* [Document extract]:
Re: Use cases

On 01/05/2011 09:40 AM, Anne van Kesteren wrote:
> On Wed, 05 Jan 2011 15:26:24 +0100, Sam Ruby <rubys@intertwingly.net>
> wrote:
>> On 01/05/2011 08:31 AM, Anne van Kesteren wrote:
>>> On Wed, 05 Jan 2011 13:15:20 +0100, Sam Ruby <rubys@intertwingly.net>
>>> wrote:
>>>> Meanwhile, there is clear value in degrading gracefully by serving the
>>>> same content as text/html to clients that don't support
>>>> application/xhtml+xml, even if such clients don't get the benefit of
>>>> the full functionality.
>>>
>>> But soon all browsers will support XHTML.
>>
>> Define "soon". Define "all". Heck, define "browser" as the use cases I
>> proposed[1] deal with feed readers. Many of which attack HTML with
>> regular expressions. Including, embarrassingly enough, one of the very
>> libraries that Planet Venus depends on[2].
>>
>>> Internet Explorer not supporting XHTML was a problem for people wishing
>>> to use XHTML. But that is being solved. What other problem is there? (I
>>> would say, that XHTML is too hard, but that is not being debated.)
>>
>> I don't recommend to people that they serve XHTML unless they have a
>> compelling reason to do so; but for those that do, I recommend
>> constructing the XHTML in such a way that it can be parsed correctly
>> as HTML unless there is a compelling reason not to.

* [Information supplied]:
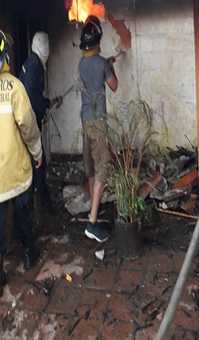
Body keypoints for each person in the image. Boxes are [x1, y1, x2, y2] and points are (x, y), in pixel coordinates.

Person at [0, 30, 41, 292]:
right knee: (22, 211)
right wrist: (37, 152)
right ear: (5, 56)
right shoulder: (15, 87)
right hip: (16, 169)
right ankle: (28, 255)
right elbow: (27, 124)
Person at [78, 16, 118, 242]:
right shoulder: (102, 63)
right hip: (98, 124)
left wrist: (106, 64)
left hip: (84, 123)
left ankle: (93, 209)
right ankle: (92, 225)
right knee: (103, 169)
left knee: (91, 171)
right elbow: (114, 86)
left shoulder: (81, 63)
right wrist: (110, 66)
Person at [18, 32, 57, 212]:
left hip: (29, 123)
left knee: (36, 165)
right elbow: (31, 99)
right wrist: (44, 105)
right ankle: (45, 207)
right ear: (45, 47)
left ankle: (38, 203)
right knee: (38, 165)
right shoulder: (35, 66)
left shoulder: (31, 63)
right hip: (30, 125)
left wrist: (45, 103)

* [Instructions]:
A – In the mailing-list message about XHTML use cases, what kind of software do the proposed use cases deal with?
B – Pick up the mailing-list message about XHTML use cases at the point where it stops, keeping its quoted reply format.

* [Outputs for the tasks]:
A – Feed readers.

B –
>>
>> I've given my reason in the form of a use case. One that I will point
>> out is not atypical or hypothetical. Can either you or Henri give any
>> rationale for your pushing back on this?
>
> I think that resources need to be processed unambiguously. Having
> resources processed sometimes as XML and sometimes as HTML depending on
> the user agent is very fragile and does not lead to interoperability. In
> fact, I think will lead to divergence (localized perhaps). I.e. authors
> not aware of this happening will optimize for their user agent of choice
> (likely the market leader) and e.g. use features exclusively to HTML or
> XML. (This has happened before. The difference was that instead of XML
> and HTML you had IE-flavored HTML and Netscape-flavored HTML.)

I note that you don't define soon, all, or browsers.

Additionally, there are feed formats, such as RSS 2.0, which do not 
provide a means to clearly identify the mime type of descriptions. 
Until all user agents are rewritten "properly" and all legacy document 
formats are retired, I don't believe that use cases should be rejected 
based on how an ideal world would look like any more than I believe that 
HTML5 should ignore supporting the vast corpus of existing content as a 
requirement.

There are many scenarios where consumers will have to sniff or guess 
content.  Hopefully, over time, more will converge or default to HTML5 
as the way to parse unknown or mislabeled content.  Ideally, most 
content will degrade gracefully with this choice, even if the original 
author's intent was XHTML1.0 or XHTML5.  In fact, this generally is the 
case.

Meanwhile, many users of Planet Venus are serving their content as 
text/html.  And I continue to have no way to prevent such.  Nor do I 
have any desire to do so.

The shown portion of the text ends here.